书面练习
将下列各行逐字照抄，一行也不要遗漏。

列表
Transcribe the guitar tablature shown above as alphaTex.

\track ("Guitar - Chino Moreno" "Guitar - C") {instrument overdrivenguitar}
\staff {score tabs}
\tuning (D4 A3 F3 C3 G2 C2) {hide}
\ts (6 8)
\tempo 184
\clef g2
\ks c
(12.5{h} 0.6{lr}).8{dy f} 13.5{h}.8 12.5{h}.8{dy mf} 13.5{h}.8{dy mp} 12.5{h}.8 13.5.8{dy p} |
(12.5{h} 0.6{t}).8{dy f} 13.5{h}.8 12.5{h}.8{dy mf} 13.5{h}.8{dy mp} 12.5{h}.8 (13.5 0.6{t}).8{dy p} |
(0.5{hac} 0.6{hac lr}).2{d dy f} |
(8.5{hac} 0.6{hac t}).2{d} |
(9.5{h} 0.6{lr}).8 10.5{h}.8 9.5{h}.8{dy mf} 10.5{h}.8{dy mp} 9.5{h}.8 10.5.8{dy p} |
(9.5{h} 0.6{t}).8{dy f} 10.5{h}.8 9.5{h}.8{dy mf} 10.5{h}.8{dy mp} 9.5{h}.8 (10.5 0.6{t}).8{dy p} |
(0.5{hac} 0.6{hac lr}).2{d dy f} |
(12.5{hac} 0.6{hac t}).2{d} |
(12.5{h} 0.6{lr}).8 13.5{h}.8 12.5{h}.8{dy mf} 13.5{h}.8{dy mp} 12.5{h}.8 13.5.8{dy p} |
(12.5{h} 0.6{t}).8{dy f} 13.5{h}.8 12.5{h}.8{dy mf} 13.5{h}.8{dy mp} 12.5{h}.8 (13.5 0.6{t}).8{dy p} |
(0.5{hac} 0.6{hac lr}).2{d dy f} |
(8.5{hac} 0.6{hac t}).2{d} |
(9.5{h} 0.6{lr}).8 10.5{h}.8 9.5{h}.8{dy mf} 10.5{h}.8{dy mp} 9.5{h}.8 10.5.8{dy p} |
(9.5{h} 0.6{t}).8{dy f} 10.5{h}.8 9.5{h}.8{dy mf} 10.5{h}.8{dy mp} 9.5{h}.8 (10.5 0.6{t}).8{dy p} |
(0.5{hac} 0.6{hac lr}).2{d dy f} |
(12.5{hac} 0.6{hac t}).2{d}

结果
Transcribe the guitar tablature shown above as alphaTex.

\track ("Guitar - Chino Moreno" "Guitar - C") {instrument overdrivenguitar}
\staff {score tabs}
\tuning (D4 A3 F3 C3 G2 C2) {hide}
\ts (6 8)
\tempo 184
\clef g2
\ks c
(12.5{h} 0.6{lr}).8{dy f} 13.5{h}.8 12.5{h}.8{dy mf} 13.5{h}.8{dy mp} 12.5{h}.8 13.5.8{dy p} |
(12.5{h} 0.6{t}).8{dy f} 13.5{h}.8 12.5{h}.8{dy mf} 13.5{h}.8{dy mp} 12.5{h}.8 (13.5 0.6{t}).8{dy p} |
(0.5{hac} 0.6{hac lr}).2{d dy f} |
(8.5{hac} 0.6{hac t}).2{d} |
(9.5{h} 0.6{lr}).8 10.5{h}.8 9.5{h}.8{dy mf} 10.5{h}.8{dy mp} 9.5{h}.8 10.5.8{dy p} |
(9.5{h} 0.6{t}).8{dy f} 10.5{h}.8 9.5{h}.8{dy mf} 10.5{h}.8{dy mp} 9.5{h}.8 (10.5 0.6{t}).8{dy p} |
(0.5{hac} 0.6{hac lr}).2{d dy f} |
(12.5{hac} 0.6{hac t}).2{d} |
(12.5{h} 0.6{lr}).8 13.5{h}.8 12.5{h}.8{dy mf} 13.5{h}.8{dy mp} 12.5{h}.8 13.5.8{dy p} |
(12.5{h} 0.6{t}).8{dy f} 13.5{h}.8 12.5{h}.8{dy mf} 13.5{h}.8{dy mp} 12.5{h}.8 (13.5 0.6{t}).8{dy p} |
(0.5{hac} 0.6{hac lr}).2{d dy f} |
(8.5{hac} 0.6{hac t}).2{d} |
(9.5{h} 0.6{lr}).8 10.5{h}.8 9.5{h}.8{dy mf} 10.5{h}.8{dy mp} 9.5{h}.8 10.5.8{dy p} |
(9.5{h} 0.6{t}).8{dy f} 10.5{h}.8 9.5{h}.8{dy mf} 10.5{h}.8{dy mp} 9.5{h}.8 (10.5 0.6{t}).8{dy p} |
(0.5{hac} 0.6{hac lr}).2{d dy f} |
(12.5{hac} 0.6{hac t}).2{d}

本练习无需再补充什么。